For all pre-med students with their eyes set on an M.D. or D.O., these tips will help instill good study habits and promote a positive work ethic that can serve them through the rest of their education and beyond.
Start Studying As Early As You Can
High school students who want to become doctors should begin bolstering their SAT scores ASAP. Taking AP-level classes in subjects such as biology, chemistry, and anatomy can give them a headstart when they have to take the same courses as undergraduates.
Do Not Avoid Studying
One of the worst things a pre-med student can do is the bare minimum. Intelligence and high grades alone will not get a student through med school. The ability to set personal boundaries, adhere to a schedule and practice self-discipline are core qualities that make a good student and future physician.

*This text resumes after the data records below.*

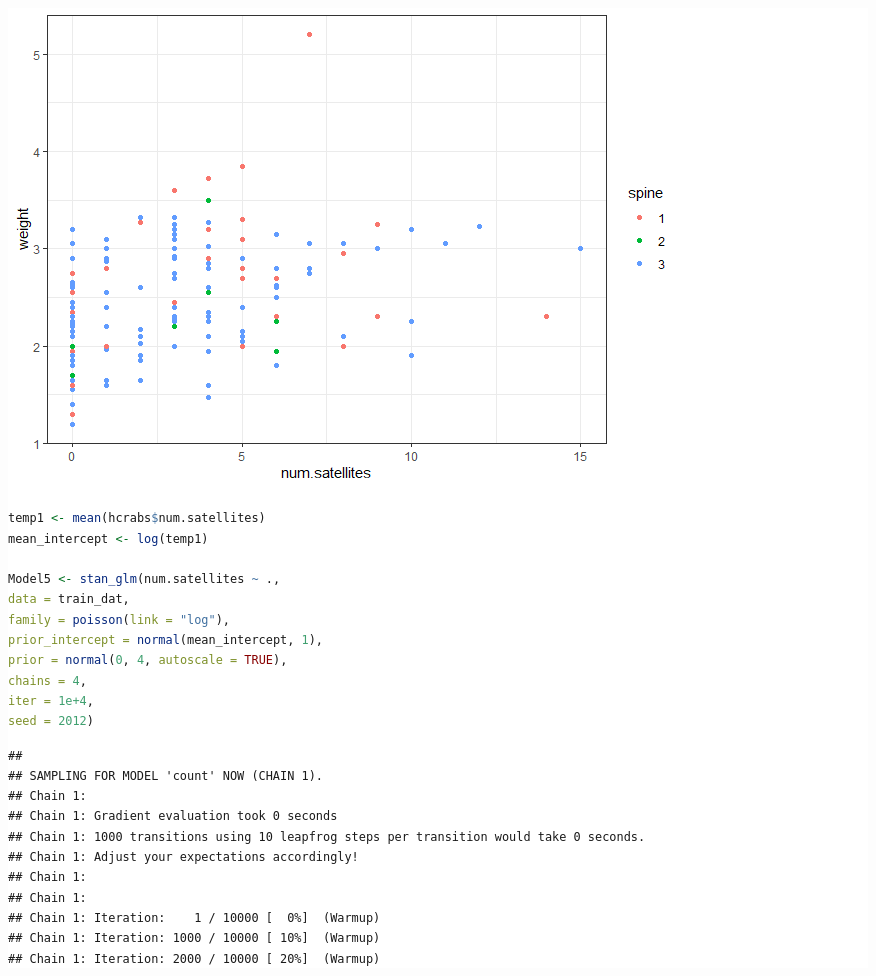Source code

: ![](Regression_Models_for_count_data_bayesian_models_files/figure-gfm/unnamed-chunk-9-2.png)

```r
temp1 <- mean(hcrabs$num.satellites)
mean_intercept <- log(temp1)

Model5 <- stan_glm(num.satellites ~ .,
data = train_dat,
family = poisson(link = "log"),
prior_intercept = normal(mean_intercept, 1),
prior = normal(0, 4, autoscale = TRUE),
chains = 4,
iter = 1e+4,
seed = 2012)
```

    ##
    ## SAMPLING FOR MODEL 'count' NOW (CHAIN 1).
    ## Chain 1:
    ## Chain 1: Gradient evaluation took 0 seconds
    ## Chain 1: 1000 transitions using 10 leapfrog steps per transition would take 0 seconds.
    ## Chain 1: Adjust your expectations accordingly!
    ## Chain 1:
    ## Chain 1:
    ## Chain 1: Iteration:    1 / 10000 [  0%]  (Warmup)
    ## Chain 1: Iteration: 1000 / 10000 [ 10%]  (Warmup)
    ## Chain 1: Iteration: 2000 / 10000 [ 20%]  (Warmup)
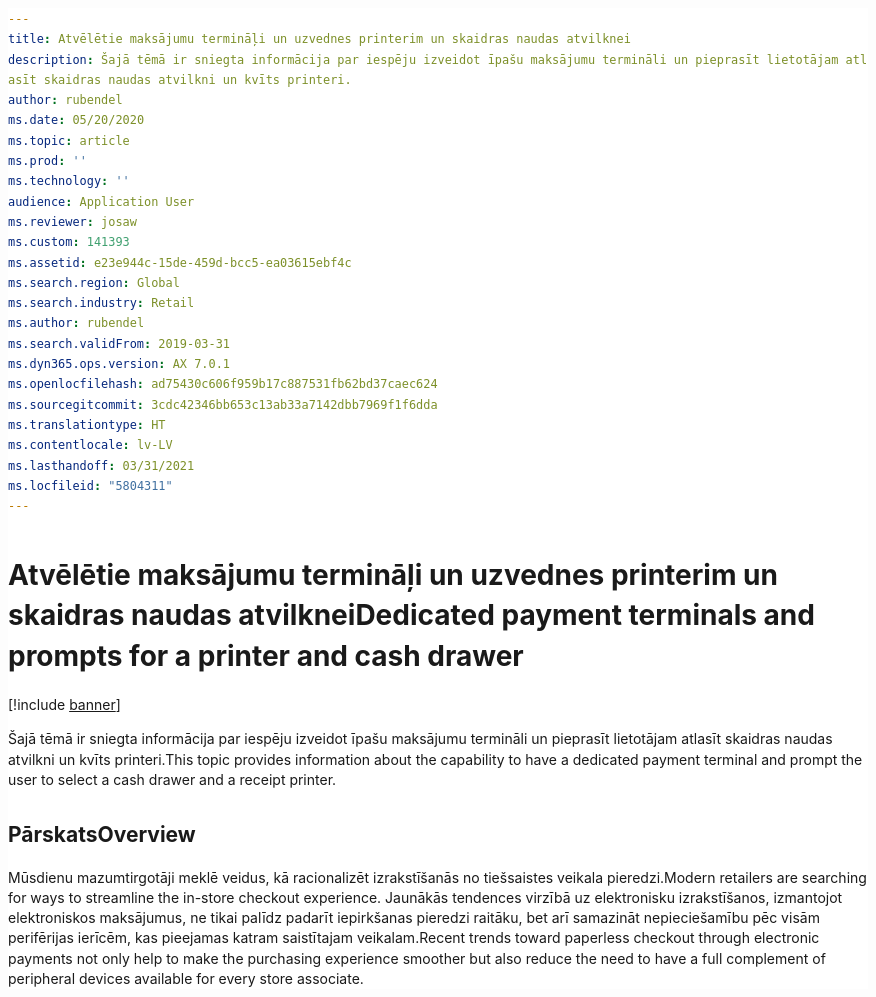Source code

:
 ```yaml
---
title: Atvēlētie maksājumu termināļi un uzvednes printerim un skaidras naudas atvilknei
description: Šajā tēmā ir sniegta informācija par iespēju izveidot īpašu maksājumu termināli un pieprasīt lietotājam atlasīt skaidras naudas atvilkni un kvīts printeri.
author: rubendel
ms.date: 05/20/2020
ms.topic: article
ms.prod: ''
ms.technology: ''
audience: Application User
ms.reviewer: josaw
ms.custom: 141393
ms.assetid: e23e944c-15de-459d-bcc5-ea03615ebf4c
ms.search.region: Global
ms.search.industry: Retail
ms.author: rubendel
ms.search.validFrom: 2019-03-31
ms.dyn365.ops.version: AX 7.0.1
ms.openlocfilehash: ad75430c606f959b17c887531fb62bd37caec624
ms.sourcegitcommit: 3cdc42346bb653c13ab33a7142dbb7969f1f6dda
ms.translationtype: HT
ms.contentlocale: lv-LV
ms.lasthandoff: 03/31/2021
ms.locfileid: "5804311"
---
```

# <a name="dedicated-payment-terminals-and-prompts-for-a-printer-and-cash-drawer"></a><span data-ttu-id="3a3ff-103">Atvēlētie maksājumu termināļi un uzvednes printerim un skaidras naudas atvilknei</span><span class="sxs-lookup"><span data-stu-id="3a3ff-103">Dedicated payment terminals and prompts for a printer and cash drawer</span></span>

[!include [banner](includes/banner.md)]

<span data-ttu-id="3a3ff-104">Šajā tēmā ir sniegta informācija par iespēju izveidot īpašu maksājumu termināli un pieprasīt lietotājam atlasīt skaidras naudas atvilkni un kvīts printeri.</span><span class="sxs-lookup"><span data-stu-id="3a3ff-104">This topic provides information about the capability to have a dedicated payment terminal and prompt the user to select a cash drawer and a receipt printer.</span></span>

## <a name="overview"></a><span data-ttu-id="3a3ff-105">Pārskats</span><span class="sxs-lookup"><span data-stu-id="3a3ff-105">Overview</span></span>

<span data-ttu-id="3a3ff-106">Mūsdienu mazumtirgotāji meklē veidus, kā racionalizēt izrakstīšanās no tiešsaistes veikala pieredzi.</span><span class="sxs-lookup"><span data-stu-id="3a3ff-106">Modern retailers are searching for ways to streamline the in-store checkout experience.</span></span> <span data-ttu-id="3a3ff-107">Jaunākās tendences virzībā uz elektronisku izrakstīšanos, izmantojot elektroniskos maksājumus, ne tikai palīdz padarīt iepirkšanas pieredzi raitāku, bet arī samazināt nepieciešamību pēc visām perifērijas ierīcēm, kas pieejamas katram saistītajam veikalam.</span><span class="sxs-lookup"><span data-stu-id="3a3ff-107">Recent trends toward paperless checkout through electronic payments not only help to make the purchasing experience smoother but also reduce the need to have a full complement of peripheral devices available for every store associate.</span></span>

While pre-med students are a long way off from their residency or fellowship, it can be useful to study possible areas of specialization now. By defining their interests and career ambitions early on, prospective pre-med students will be more adept at choosing the right courses in college and making themselves attractive candidates to med school.
Work With A Pre-Med Advisor
Most colleges have pre-med advisors that can provide valuable insight and suggestions to students as they embark on their educational journey. Coming up with a balanced class schedule and participating in extracurriculars will not only benefit students in the present, but it will also allow them to develop a strong academic record that will increase their chances of being accepted into a good med school.
Pre-med is math and science-heavy, so acquiring a tutor even before classes begin is a good way to develop foundational skills necessary to keep up with a heavy course load in the coming years.